◆ What to do: How many lines in the records below contain the word "Silkscreen"? State that number and nothing more.

◆ Source data:
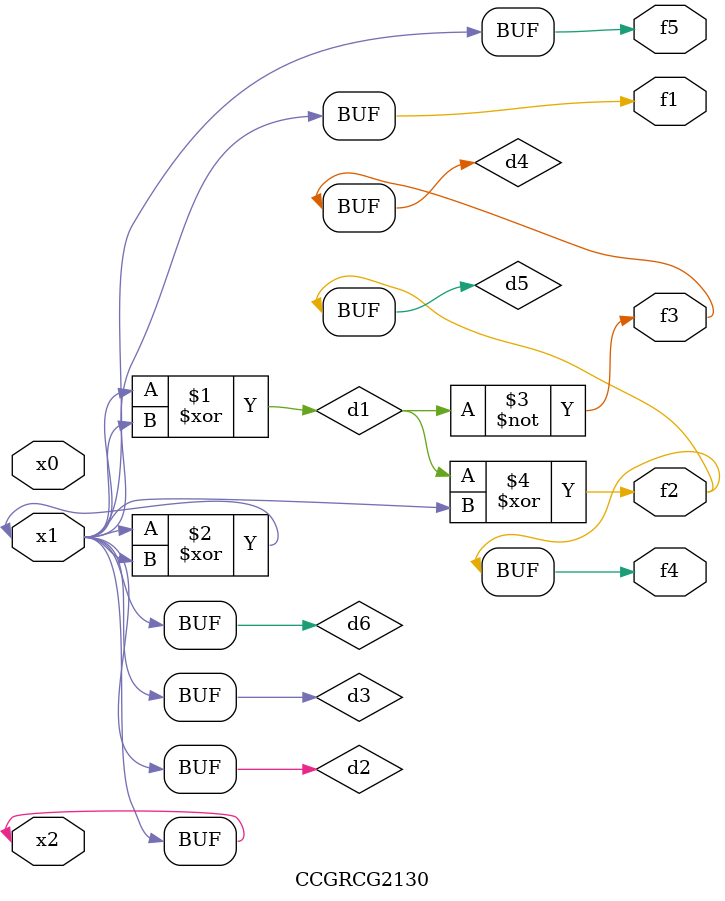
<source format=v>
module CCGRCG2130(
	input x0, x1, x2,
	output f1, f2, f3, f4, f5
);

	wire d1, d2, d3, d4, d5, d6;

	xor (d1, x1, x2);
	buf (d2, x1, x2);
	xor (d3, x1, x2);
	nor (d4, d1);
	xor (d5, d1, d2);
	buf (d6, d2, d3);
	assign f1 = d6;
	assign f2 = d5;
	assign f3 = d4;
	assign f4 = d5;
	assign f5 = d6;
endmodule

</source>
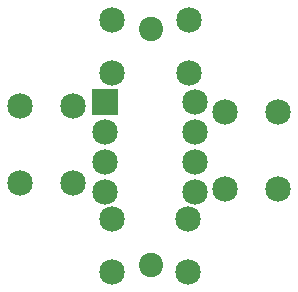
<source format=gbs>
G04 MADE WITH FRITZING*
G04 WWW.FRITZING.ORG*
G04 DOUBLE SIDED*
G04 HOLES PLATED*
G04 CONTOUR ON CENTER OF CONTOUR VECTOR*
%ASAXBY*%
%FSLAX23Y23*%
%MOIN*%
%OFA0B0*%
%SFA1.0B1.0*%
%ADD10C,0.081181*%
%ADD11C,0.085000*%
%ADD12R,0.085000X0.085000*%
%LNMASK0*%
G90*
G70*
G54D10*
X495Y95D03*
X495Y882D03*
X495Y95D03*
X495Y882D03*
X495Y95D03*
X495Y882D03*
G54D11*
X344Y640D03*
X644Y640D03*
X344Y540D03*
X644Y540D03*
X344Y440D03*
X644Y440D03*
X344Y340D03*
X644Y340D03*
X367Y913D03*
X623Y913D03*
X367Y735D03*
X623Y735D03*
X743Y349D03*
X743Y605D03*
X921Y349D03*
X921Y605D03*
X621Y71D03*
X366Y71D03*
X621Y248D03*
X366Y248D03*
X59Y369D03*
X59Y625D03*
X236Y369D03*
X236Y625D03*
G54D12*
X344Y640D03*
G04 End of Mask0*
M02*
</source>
==
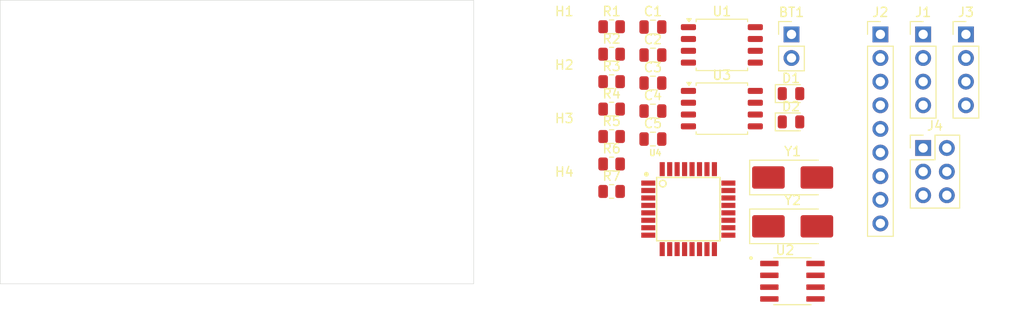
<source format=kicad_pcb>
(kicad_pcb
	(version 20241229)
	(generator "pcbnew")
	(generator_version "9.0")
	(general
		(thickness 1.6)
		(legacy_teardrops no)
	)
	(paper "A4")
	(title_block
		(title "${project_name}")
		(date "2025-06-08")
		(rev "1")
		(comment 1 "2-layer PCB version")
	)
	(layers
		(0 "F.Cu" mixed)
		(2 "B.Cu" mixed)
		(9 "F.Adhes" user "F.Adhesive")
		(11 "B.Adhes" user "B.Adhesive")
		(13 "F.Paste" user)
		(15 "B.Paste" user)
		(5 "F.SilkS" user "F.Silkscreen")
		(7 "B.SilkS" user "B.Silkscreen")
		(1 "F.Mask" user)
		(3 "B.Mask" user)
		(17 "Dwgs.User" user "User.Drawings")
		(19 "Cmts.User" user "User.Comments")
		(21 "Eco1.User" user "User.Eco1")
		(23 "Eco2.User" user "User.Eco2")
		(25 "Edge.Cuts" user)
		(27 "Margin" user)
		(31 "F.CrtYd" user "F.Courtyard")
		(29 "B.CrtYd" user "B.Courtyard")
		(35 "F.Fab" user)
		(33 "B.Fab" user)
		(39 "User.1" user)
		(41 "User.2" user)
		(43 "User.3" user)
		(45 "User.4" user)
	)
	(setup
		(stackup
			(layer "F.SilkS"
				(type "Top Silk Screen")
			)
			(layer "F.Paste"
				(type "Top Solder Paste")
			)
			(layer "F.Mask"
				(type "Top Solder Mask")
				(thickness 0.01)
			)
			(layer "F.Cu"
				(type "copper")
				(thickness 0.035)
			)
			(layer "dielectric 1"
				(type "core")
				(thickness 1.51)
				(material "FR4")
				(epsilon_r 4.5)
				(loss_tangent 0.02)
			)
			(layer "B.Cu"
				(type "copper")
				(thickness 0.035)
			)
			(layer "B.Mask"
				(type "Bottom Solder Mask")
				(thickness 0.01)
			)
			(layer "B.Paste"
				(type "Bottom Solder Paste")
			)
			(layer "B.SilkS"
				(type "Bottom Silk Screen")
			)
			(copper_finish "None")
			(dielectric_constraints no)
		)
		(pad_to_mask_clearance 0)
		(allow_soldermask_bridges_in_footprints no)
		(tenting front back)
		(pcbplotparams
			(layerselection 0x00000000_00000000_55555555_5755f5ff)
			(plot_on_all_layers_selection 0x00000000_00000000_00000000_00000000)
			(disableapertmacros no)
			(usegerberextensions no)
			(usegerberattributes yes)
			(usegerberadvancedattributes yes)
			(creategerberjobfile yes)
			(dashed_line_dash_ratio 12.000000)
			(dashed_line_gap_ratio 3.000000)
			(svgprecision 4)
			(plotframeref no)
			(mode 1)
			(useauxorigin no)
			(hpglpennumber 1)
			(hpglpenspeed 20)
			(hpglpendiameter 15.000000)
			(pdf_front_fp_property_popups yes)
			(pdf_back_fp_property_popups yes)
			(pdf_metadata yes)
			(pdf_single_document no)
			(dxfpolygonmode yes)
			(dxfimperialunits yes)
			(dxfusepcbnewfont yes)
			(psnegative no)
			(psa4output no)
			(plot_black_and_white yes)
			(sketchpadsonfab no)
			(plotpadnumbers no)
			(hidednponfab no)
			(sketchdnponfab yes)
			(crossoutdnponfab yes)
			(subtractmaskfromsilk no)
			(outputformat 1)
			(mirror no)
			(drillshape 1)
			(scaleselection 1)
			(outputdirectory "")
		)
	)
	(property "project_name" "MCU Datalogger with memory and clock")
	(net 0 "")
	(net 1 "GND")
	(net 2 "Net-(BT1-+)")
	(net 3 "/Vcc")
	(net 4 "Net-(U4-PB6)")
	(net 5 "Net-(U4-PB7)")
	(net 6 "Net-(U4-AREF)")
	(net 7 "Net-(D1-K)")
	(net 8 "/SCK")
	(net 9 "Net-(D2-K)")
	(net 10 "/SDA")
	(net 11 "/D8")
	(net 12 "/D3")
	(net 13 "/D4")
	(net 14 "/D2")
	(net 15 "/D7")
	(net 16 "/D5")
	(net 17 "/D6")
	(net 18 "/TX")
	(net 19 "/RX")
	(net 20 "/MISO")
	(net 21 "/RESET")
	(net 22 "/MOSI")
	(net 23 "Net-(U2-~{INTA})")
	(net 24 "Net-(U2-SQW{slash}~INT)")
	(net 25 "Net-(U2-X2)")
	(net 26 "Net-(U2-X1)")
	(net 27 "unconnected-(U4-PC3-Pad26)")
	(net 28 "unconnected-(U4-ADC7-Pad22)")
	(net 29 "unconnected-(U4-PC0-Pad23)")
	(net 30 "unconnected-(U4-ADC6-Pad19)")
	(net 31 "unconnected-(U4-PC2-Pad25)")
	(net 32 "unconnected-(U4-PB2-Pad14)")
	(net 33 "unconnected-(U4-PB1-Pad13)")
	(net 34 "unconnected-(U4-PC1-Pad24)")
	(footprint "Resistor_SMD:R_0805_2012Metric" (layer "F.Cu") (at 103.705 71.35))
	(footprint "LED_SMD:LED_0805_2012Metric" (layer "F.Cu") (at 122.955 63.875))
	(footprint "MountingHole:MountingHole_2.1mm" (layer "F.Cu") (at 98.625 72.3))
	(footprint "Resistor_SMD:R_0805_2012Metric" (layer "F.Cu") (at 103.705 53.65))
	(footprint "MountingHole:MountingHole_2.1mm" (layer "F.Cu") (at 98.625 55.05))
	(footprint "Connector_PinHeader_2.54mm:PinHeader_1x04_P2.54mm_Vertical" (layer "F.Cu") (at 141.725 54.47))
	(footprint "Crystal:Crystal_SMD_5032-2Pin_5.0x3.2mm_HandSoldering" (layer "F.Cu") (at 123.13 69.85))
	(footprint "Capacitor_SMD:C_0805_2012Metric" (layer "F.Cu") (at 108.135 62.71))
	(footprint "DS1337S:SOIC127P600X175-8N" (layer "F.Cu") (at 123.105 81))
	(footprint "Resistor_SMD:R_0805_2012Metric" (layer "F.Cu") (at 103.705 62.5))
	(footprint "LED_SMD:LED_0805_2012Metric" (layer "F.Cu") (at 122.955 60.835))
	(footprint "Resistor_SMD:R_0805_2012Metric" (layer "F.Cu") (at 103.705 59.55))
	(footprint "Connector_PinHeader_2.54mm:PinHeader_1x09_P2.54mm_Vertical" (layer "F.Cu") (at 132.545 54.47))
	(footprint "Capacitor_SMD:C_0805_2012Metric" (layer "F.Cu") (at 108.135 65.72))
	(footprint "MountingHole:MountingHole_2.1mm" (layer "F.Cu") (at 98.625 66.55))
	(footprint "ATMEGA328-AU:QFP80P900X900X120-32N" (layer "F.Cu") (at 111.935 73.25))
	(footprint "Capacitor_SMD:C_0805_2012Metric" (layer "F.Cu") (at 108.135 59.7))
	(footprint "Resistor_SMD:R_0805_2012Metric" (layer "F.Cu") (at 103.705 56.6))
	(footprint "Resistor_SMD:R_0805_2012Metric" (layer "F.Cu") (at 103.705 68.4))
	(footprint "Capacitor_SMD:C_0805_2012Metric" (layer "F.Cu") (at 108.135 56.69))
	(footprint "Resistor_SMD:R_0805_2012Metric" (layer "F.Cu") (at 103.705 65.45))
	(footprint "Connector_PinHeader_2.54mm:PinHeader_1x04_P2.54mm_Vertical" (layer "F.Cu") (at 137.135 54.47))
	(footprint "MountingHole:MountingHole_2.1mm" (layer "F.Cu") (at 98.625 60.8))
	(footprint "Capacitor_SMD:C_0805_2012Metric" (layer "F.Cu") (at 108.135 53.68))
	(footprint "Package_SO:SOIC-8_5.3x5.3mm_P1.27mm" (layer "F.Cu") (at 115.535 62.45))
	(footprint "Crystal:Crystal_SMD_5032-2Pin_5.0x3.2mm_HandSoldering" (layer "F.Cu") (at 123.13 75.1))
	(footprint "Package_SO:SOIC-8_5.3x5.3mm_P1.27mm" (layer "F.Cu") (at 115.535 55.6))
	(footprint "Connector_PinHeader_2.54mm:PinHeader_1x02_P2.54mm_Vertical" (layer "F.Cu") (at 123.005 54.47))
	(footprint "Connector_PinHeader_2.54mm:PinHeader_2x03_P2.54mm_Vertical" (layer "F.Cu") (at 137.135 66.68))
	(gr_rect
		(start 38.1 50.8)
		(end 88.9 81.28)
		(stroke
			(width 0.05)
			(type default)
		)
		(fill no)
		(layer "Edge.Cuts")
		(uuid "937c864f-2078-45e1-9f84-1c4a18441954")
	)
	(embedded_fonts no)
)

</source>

◆ Your solution: 2